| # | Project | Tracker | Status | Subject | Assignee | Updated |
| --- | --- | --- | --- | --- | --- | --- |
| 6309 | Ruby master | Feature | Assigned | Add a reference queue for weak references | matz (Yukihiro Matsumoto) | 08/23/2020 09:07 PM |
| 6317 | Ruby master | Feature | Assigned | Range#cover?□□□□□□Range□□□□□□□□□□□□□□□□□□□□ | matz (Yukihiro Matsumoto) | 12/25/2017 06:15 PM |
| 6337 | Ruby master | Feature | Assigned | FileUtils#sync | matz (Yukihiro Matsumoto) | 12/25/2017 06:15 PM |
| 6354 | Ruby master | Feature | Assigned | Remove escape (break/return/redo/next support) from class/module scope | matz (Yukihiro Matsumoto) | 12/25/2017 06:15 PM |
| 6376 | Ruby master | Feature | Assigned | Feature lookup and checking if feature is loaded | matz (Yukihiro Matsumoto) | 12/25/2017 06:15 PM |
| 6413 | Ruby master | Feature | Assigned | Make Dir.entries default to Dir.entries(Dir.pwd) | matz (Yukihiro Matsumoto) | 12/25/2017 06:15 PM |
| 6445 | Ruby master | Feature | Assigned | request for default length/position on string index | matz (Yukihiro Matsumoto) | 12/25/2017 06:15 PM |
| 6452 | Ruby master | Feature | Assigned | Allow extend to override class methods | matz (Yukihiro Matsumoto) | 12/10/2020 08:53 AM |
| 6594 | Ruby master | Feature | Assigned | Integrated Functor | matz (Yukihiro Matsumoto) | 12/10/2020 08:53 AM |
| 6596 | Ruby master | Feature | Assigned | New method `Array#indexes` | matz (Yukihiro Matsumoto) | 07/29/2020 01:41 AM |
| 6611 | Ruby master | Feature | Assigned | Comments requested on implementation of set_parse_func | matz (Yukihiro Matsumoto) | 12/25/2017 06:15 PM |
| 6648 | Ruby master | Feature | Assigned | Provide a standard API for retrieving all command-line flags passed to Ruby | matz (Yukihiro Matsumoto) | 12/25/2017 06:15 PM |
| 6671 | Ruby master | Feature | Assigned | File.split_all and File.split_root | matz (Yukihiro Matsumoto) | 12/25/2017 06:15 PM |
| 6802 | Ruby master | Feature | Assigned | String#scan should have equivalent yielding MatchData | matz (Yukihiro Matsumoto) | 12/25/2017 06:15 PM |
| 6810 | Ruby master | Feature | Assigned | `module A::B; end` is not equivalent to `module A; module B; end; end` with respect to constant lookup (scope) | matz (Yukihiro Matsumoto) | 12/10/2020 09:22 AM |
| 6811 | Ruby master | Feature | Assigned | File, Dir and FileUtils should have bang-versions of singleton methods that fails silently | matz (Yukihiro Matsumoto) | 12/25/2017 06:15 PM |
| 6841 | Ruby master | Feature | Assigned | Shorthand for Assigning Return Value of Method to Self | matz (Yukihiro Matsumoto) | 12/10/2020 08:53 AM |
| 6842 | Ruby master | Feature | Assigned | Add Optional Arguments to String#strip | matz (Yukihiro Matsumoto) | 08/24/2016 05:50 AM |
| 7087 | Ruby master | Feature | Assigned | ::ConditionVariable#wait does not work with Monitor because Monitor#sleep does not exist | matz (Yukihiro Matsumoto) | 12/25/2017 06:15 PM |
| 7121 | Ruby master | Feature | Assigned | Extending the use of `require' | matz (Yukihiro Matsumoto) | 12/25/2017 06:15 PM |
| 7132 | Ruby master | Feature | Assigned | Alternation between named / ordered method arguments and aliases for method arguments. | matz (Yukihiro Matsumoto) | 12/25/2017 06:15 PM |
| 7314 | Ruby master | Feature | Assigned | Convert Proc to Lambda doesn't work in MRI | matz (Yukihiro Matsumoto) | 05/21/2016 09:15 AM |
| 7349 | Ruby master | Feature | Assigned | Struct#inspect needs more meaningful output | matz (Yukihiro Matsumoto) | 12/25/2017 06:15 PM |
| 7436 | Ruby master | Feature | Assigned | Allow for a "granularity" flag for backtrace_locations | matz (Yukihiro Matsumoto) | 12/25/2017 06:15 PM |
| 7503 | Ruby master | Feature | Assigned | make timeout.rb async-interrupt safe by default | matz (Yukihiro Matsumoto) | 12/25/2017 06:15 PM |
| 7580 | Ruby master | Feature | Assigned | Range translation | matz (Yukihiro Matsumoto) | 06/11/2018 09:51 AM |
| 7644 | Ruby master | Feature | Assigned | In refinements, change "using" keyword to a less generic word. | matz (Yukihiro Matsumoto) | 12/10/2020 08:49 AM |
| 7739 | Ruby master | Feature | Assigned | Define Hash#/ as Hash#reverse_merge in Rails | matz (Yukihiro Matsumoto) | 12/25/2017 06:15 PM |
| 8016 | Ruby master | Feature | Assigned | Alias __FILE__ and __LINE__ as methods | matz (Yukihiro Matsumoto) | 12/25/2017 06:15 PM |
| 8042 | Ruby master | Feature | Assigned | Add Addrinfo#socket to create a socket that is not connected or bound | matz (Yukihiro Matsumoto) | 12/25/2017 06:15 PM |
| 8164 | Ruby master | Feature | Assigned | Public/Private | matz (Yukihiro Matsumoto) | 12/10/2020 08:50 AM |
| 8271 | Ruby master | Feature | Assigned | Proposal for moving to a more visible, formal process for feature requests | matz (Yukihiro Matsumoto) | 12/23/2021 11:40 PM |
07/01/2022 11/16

+ + + + +

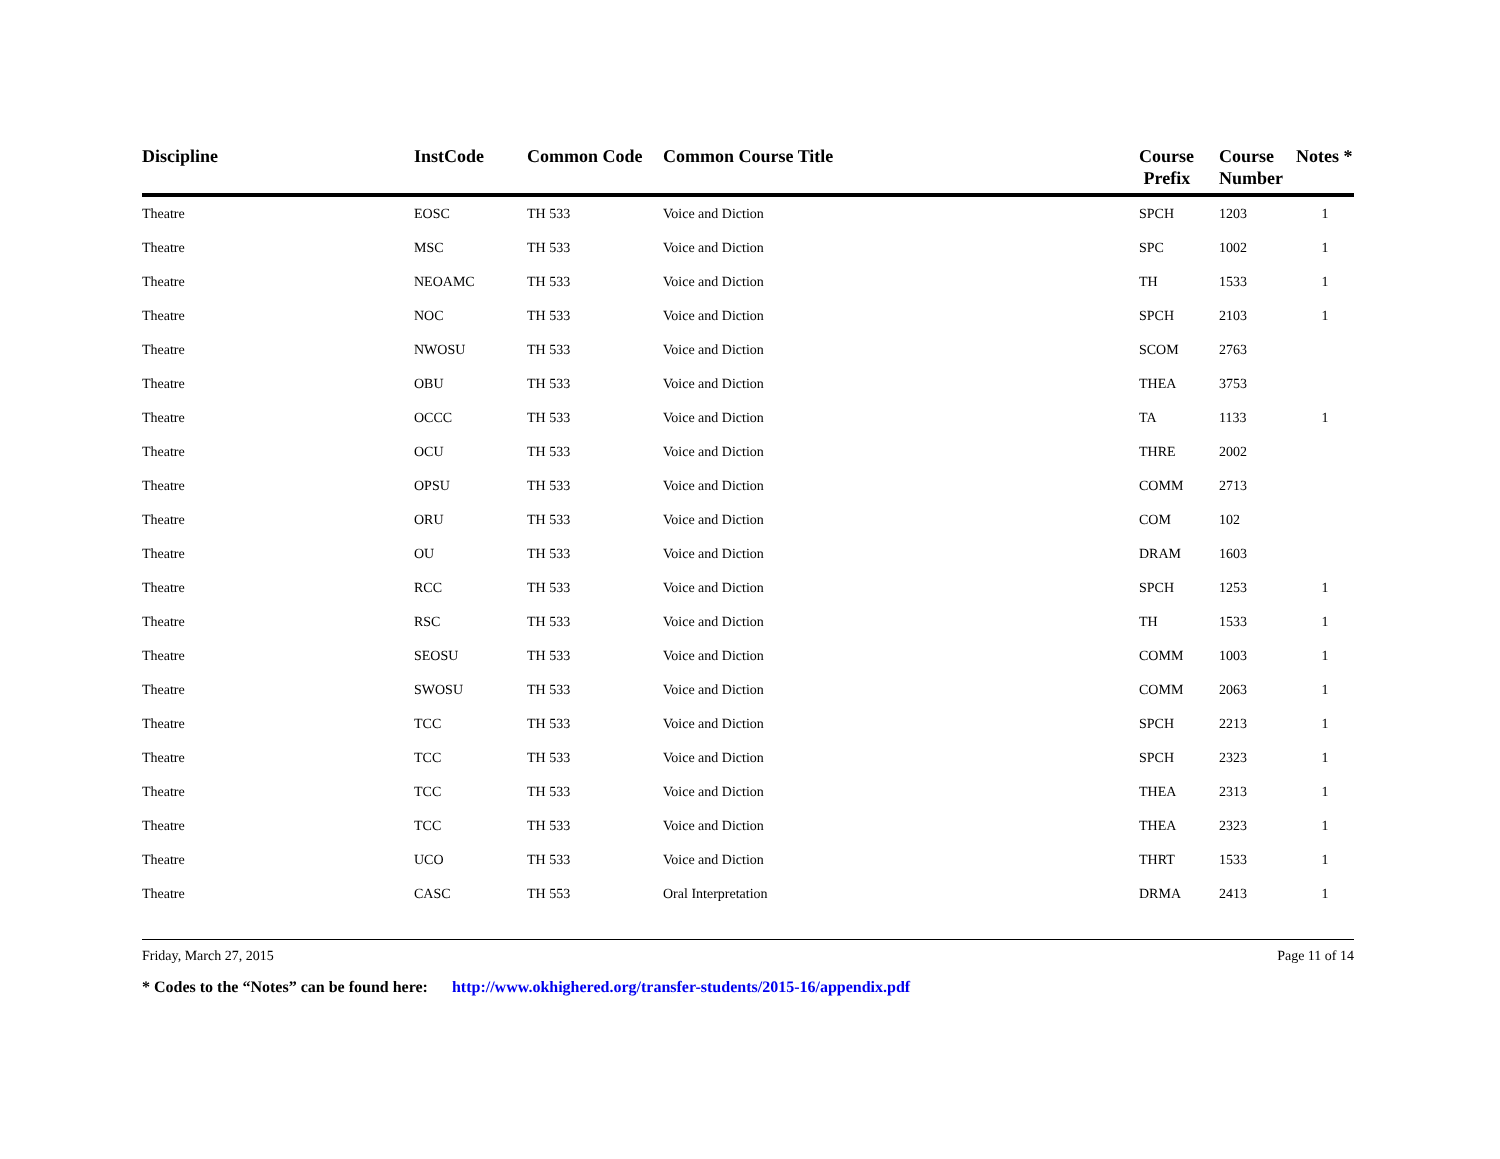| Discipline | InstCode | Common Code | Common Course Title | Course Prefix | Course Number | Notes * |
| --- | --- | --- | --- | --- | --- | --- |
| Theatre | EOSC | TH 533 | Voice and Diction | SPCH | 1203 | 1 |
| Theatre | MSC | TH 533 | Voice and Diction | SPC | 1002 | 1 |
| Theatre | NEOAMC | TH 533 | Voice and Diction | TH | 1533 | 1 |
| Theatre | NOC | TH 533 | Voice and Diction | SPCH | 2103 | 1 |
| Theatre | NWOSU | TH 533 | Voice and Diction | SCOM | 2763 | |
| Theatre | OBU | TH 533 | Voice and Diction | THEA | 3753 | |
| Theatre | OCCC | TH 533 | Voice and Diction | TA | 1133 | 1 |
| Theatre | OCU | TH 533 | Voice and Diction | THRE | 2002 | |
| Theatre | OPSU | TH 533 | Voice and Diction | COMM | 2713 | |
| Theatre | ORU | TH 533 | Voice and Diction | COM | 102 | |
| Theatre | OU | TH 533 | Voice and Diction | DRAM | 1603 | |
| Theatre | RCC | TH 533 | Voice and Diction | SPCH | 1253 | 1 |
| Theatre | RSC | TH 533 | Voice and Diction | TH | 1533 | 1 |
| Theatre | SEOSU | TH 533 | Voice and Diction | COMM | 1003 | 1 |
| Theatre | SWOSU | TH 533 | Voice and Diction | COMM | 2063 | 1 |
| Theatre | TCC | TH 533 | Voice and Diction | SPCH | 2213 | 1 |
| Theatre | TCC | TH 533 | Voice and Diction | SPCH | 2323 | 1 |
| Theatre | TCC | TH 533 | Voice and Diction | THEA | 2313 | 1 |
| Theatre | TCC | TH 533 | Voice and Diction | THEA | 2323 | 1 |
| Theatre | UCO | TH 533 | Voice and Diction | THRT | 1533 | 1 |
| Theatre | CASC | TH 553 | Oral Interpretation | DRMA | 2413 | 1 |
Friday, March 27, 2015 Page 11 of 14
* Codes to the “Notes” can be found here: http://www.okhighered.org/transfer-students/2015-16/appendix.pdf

+ + + + +

» **THE TASK**: Look above for the line holding "6452 | Ruby" and the line holding "07/29/2020 01:41 AM |", then output exactly those two lines and every line between them, nothing more.

» **EXERCISE RESPONSE**:
| 6452 | Ruby master | Feature | Assigned | Allow extend to override class methods | matz (Yukihiro Matsumoto) | 12/10/2020 08:53 AM |
| 6594 | Ruby master | Feature | Assigned | Integrated Functor | matz (Yukihiro Matsumoto) | 12/10/2020 08:53 AM |
| 6596 | Ruby master | Feature | Assigned | New method `Array#indexes` | matz (Yukihiro Matsumoto) | 07/29/2020 01:41 AM |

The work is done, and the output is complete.